◆ REQUIRED WORK ◆
One exact copy of the listing is needed. It should contain no pictures.

◆ EXTRACTED ENTRIES ◆
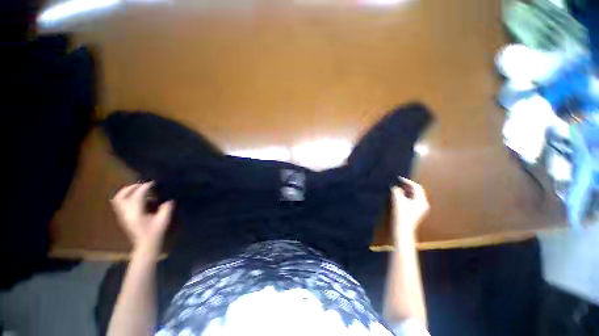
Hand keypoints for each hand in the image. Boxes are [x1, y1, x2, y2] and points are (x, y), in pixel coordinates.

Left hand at [110, 182, 173, 251]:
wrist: (146, 245)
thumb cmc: (155, 233)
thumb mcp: (164, 220)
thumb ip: (166, 208)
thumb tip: (168, 199)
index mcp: (136, 213)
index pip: (137, 196)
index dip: (145, 187)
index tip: (154, 183)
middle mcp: (126, 213)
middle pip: (122, 195)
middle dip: (133, 187)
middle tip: (144, 184)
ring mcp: (123, 215)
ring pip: (118, 199)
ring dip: (127, 191)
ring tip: (138, 189)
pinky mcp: (123, 217)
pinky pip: (120, 203)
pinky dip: (126, 197)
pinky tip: (137, 198)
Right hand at [391, 178, 428, 234]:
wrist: (401, 230)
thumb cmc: (401, 214)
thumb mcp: (397, 200)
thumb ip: (396, 190)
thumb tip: (396, 187)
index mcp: (421, 201)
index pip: (416, 187)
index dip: (407, 181)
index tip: (398, 178)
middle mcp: (423, 204)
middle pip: (416, 192)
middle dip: (406, 187)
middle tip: (397, 183)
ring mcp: (419, 209)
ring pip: (413, 197)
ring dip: (405, 192)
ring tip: (396, 189)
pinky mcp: (414, 213)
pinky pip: (410, 201)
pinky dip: (404, 197)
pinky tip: (397, 198)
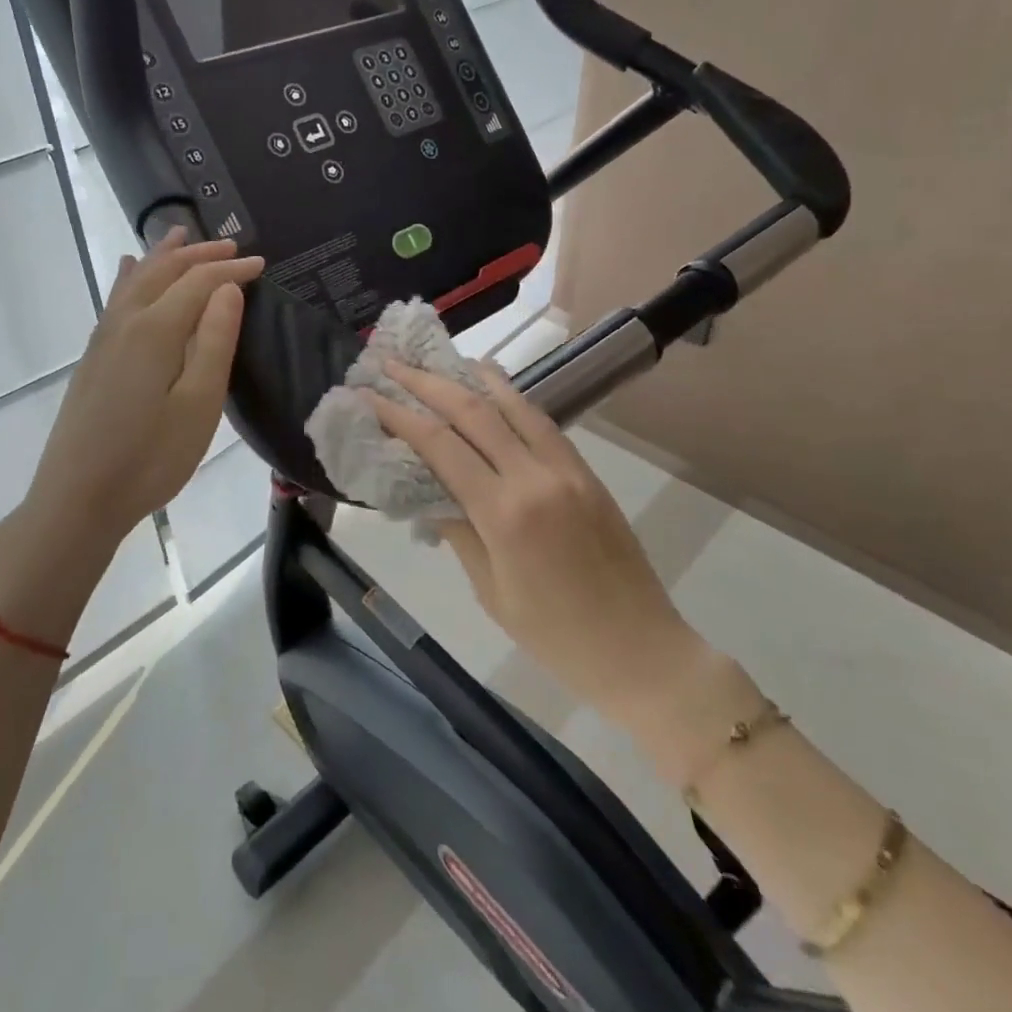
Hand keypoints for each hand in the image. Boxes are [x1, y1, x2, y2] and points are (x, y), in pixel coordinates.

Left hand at [0, 229, 262, 636]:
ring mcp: (104, 339)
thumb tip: (227, 290)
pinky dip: (131, 276)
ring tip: (181, 235)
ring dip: (163, 256)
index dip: (231, 269)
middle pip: (164, 271)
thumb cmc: (150, 458)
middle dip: (198, 253)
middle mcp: (125, 322)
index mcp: (155, 330)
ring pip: (136, 280)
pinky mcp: (94, 357)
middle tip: (231, 245)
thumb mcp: (198, 405)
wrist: (77, 499)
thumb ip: (213, 342)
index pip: (198, 282)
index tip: (261, 263)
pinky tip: (129, 269)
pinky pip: (116, 298)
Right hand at [368, 363, 704, 726]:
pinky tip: (493, 388)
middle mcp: (535, 478)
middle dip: (426, 383)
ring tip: (440, 361)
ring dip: (471, 378)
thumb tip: (427, 491)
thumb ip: (458, 532)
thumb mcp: (491, 591)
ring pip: (512, 405)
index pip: (440, 446)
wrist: (640, 650)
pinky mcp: (586, 472)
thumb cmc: (555, 637)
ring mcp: (566, 470)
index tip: (370, 395)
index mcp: (504, 514)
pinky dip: (511, 398)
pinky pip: (542, 423)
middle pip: (473, 411)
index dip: (400, 415)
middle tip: (392, 364)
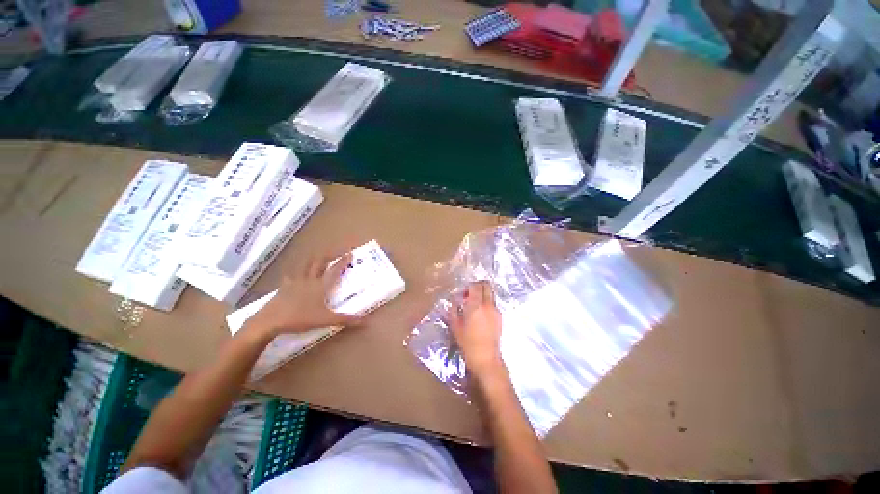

◆ RESPONSE TO THIS EXERCISE ◆
Hand keypoints for each hand in the image. Boxes are [x1, y1, x2, y2] and points are (x, y), in pixel coordinates.

Left hand at [110, 182, 173, 251]:
wrist: (146, 245)
thumb cmc: (155, 233)
thumb mcp: (164, 220)
thumb ip: (166, 208)
thumb tip: (168, 199)
index mcp: (136, 213)
index pip: (137, 196)
index dip: (145, 187)
index tip: (154, 183)
middle mcp: (126, 213)
middle pip: (122, 195)
middle dip: (133, 187)
middle tip: (144, 184)
ring mcp: (123, 215)
ring pip: (118, 199)
ring dip: (127, 191)
ring tip: (138, 189)
pinky mcp: (123, 217)
pinky pip: (120, 203)
pinky dip: (126, 197)
pinky tip: (137, 198)
Right hand at [391, 178, 428, 234]:
wrist: (401, 230)
thumb cmc: (401, 214)
thumb mcp: (397, 200)
thumb ip: (396, 190)
thumb tip: (396, 187)
index mcp: (421, 201)
index pip: (416, 187)
index dip: (407, 181)
index tip: (398, 178)
middle mcp: (423, 204)
middle pip: (416, 192)
middle dip: (406, 187)
middle tip: (397, 183)
ring mcp: (419, 209)
ring pip: (413, 197)
ring dip: (405, 192)
ring tip: (396, 189)
pinky mcp: (414, 213)
pinky pip: (410, 201)
pinky dip: (404, 197)
pinky tip: (397, 198)
Hand keypoints for each hand in the image. Boxes are [x1, y1, x2, y2] and points are (x, y), in pixel coordinates.

Left hand at [0, 229, 262, 636]:
ring mcp: (104, 339)
thumb tip: (227, 290)
pinky dip: (131, 276)
ring tip: (181, 235)
ring dip: (163, 256)
index dip: (231, 269)
middle pip: (164, 271)
thumb cmc: (150, 458)
middle dip: (198, 253)
middle mcp: (125, 322)
index mcp: (155, 330)
ring pip: (136, 280)
pinky mcp: (94, 357)
middle tip: (231, 245)
thumb mcp: (198, 405)
wrist: (77, 499)
thumb ip: (213, 342)
index pip: (198, 282)
index tip: (261, 263)
pinky tip: (129, 269)
pinky pip: (116, 298)
Right hand at [368, 363, 704, 726]:
pinky tip: (493, 388)
middle mcp: (535, 478)
middle dip: (426, 383)
ring tip: (440, 361)
ring dip: (471, 378)
thumb tip: (427, 491)
thumb ip: (458, 532)
thumb mcp: (491, 591)
ring pip: (512, 405)
index pip: (440, 446)
wrist: (640, 650)
pinky mcp: (586, 472)
thumb cmc: (555, 637)
ring mcp: (566, 470)
index tip: (370, 395)
index mcp: (504, 514)
pinky dip: (511, 398)
pinky pip: (542, 423)
middle pip: (473, 411)
index dip: (400, 415)
middle tip: (392, 364)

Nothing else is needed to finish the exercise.